The building or site itself may lie within the boundary of more than one authority.

County: Staffordshire

District: Staffordshire Moorlands (District Authority)

Parish: Leek

National Grid Reference: SJ 98352 56627

Summary

Legacy Record - This information may be included in the List Entry Details.

Reasons for Designation

High crosses, frequently heavily decorated, were erected in a variety of locations in the eighth, ninth and tenth centuries AD. They are found throughout northern England with a few examples further south. Surviving examples are of carved stone but it is known that decorated timber crosses were also used for similar purposes and some stone crosses display evidence of carpentry techniques in their creation and adornment, attesting to this tradition. High crosses have shafts supporting carved cross heads which may be either free-armed or infilled with a 'wheel' or disc. They may be set within dressed or rough stone bases called socles. The cross heads were frequently small, the broad cross shaft being the main feature of the cross. High crosses served a variety of functions, some being associated with established churches and monasteries and playing a role in religious services, some acting as cenotaphs or marking burial places, and others marking routes or boundaries and acting as meeting places for local communities. Decoration of high crosses divides into four main types: plant scrolls, plaiting and interlace, birds and animals and, lastly, figural representation which is the rarest category and often takes the form of religious iconography. The carved ornamentation was often painted in a variety of colours though traces of these pigments now survive only rarely. The earliest high crosses were created and erected by the native population, probably under the direction of the Church, but later examples were often commissioned by secular patrons and reflect the art styles and mythology of Viking settlers. Several distinct regional groupings and types of high cross have been identified, some being the product of single schools of craftsmen. There are fewer than 50 high crosses surviving in England and this is likely to represent only a small proportion of those originally erected. Some were defaced or destroyed during bouts of iconoclasm during the 16th and 17th centuries. Others fell out of use and were taken down and reused in new building works. They provide important insights into art traditions and changing art styles during the early medieval period, into religious beliefs during the same era and into the impact of the Scandinavian settlement of the north of England. All well-preserved examples are identified as nationally important.

The cross located approximately 11m east of St Edward's Church is one of the finest examples of an early medieval cylindrical-type cross in Staffordshire. It provides important evidence for both the Scandinavian and Anglian forms of ornamentation and is one of a small number of early medieval crosses in the county that retain evidence for the form of the cross-head. The early medieval cross-shaft has not been restored and its erection within the churchyard has ensured the continued use of the cross as a public monument and amenity.
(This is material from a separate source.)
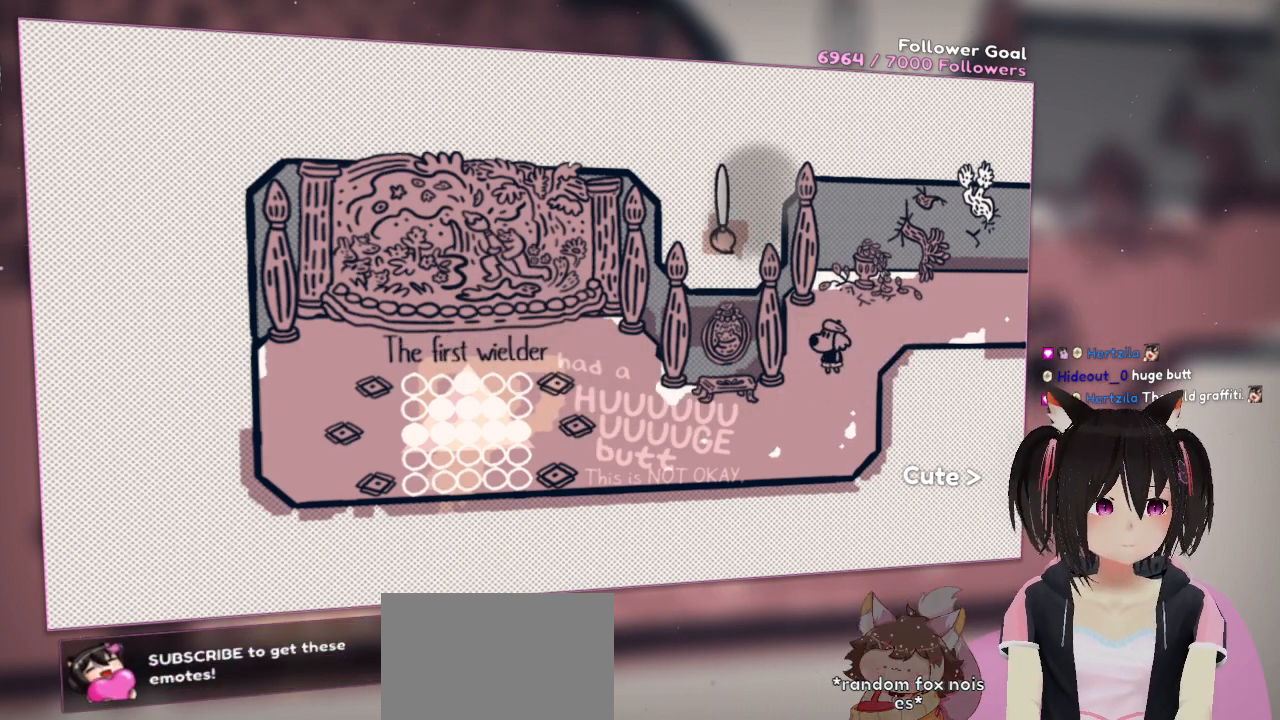
{"buttons": [], "left_stick": "center", "right_stick": "center", "events": [[483, "R2", "up"]]}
The survival of a second cross within the same churchyard enhances the interest of this monument.

History

Legacy Record - This information may be included in the List Entry Details.

Details

The monument is located 11m east of St Edward's Church and includes part of an Anglo-Scandinavian cross which is Listed Grade II. It includes a socket-stone, of modern date, and a shaft and part of the cross-head which date from the early medieval period. The socket-stone is roughly square in section and measures 1.1m north-south and 1.4m east-west. Set into the socket-stone is a stone shaft of cylindrical section at its base, tapering upwards to a 22cm wide collar or band, above which the shaft continues to taper and is of rectangular section. Immediately below the collar, the shaft is ornamented with pendants of scroll-work, whilst the collar itself is decorated with a band of interlace. The upper part of the shaft is divided into four panels which are decorated with scrolls, interlace and fretwork. The top of the shaft narrows to form a distinct neck with sloping shoulders; above this, it broadens to form a boss which represents the remains of the cross-head. The full height of the cross is approximately 2.7m. Approximately 25m south west of the cross are the standing remains of a second early medieval cross which is the subject of a separate scheduling. The paving and gravestones around the cross are excluded from the scheduling although the ground beneath is included.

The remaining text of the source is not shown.